Well, since I like things all vintage, I stained and distressed (of course!) our new toy box. I wanted something that looked like an old dresser drawer and that is what we made. Well, sweet husband made it. I just did the finishing.

Here it is:


----------



## lulu'smom (Jan 4, 2012)

Ruby is already enjoying her beautiful new toybox. Great job!


----------



## Hollysmom (Nov 26, 2011)

It looks very nice.


----------



## bayoumah (Nov 30, 2010)

Hi karen great idea it looks well done


----------



## woodard2009 (Aug 4, 2010)

That is beautiful! You could line it will some sort of cushion so if they wanted to lay in it to play with their toys, they could! Just a thought.


----------



## Brodysmom (Jan 8, 2009)

Fantastic!


----------



## Jerry'sMom (May 5, 2009)

love it! I know at my house it would hold all of the toys (and two little long coats )


----------



## Bandit (Jan 4, 2012)

In my house it would be empty. Bandit's toys all end up in my chair.


----------



## Christabelle (Dec 21, 2011)

That is so cute Karen, I love it! Ruby looks like she approves as well


----------



## ~LS~ (Oct 29, 2011)

Oh lala! Very chic! I like! 
So nice to see couples working together and creating such awesomeness! Great job! :thumbright:


----------



## guccigrande (Apr 17, 2011)

Ruby does look very happy!
It looks great!


----------



## LostLakeLua (Sep 6, 2009)

I absolutely love it! I too am a huge fan of anything "distressed" or vintage. My dogs current toy box is actually a vintage doll carriage. I'll try and get a pic uploaded. But dayum, I LOVE the drawer idea. When we move I might need 2 toy boxes... 0=)

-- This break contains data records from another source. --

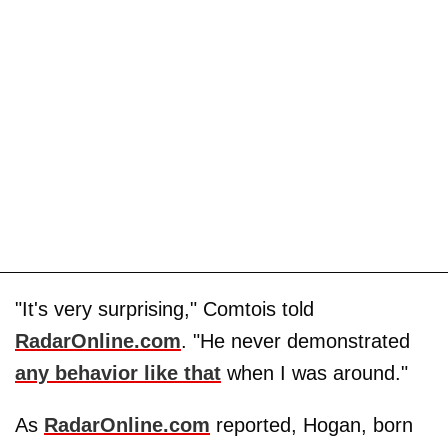
"It's very surprising," Comtois told
RadarOnline.com
. "He never demonstrated
any behavior like that
when I was around."
As
RadarOnline.com
reported, Hogan, born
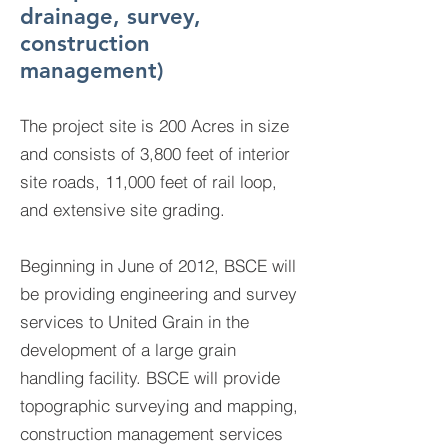
drainage, survey,
construction
management)
The project site is 200 Acres in size
and consists of 3,800 feet of interior
site roads, 11,000 feet of rail loop,
and extensive site grading.
Beginning in June of 2012, BSCE will
be providing engineering and survey
services to United Grain in the
development of a large grain
handling facility. BSCE will provide
topographic surveying and mapping,
construction management services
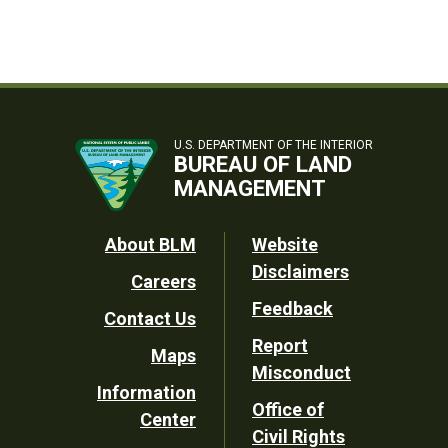
U.S. DEPARTMENT OF THE INTERIOR
BUREAU OF LAND
MANAGEMENT
Footer
About BLM
Website
Disclaimers
Careers
Utility
Feedback
Contact Us
Report
Maps
Misconduct
Information
Office of
Center
Civil Rights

ETA: There we go. It's the same one I used as a prop in one of my pictures a long time back when we just had Ellie and Kahlua. Hmm.. inspiration to make a Flashback thread I think!


----------



## hershey109 (Jan 11, 2011)

Love it!! Good job to you and hubby!!


----------



## KrystalLeigh (Aug 17, 2011)

I love it! Perfectly accessible for a chihuahua, and big enough for all their toys.


----------



## Babs22 (Feb 2, 2012)

Fastastic idea!


----------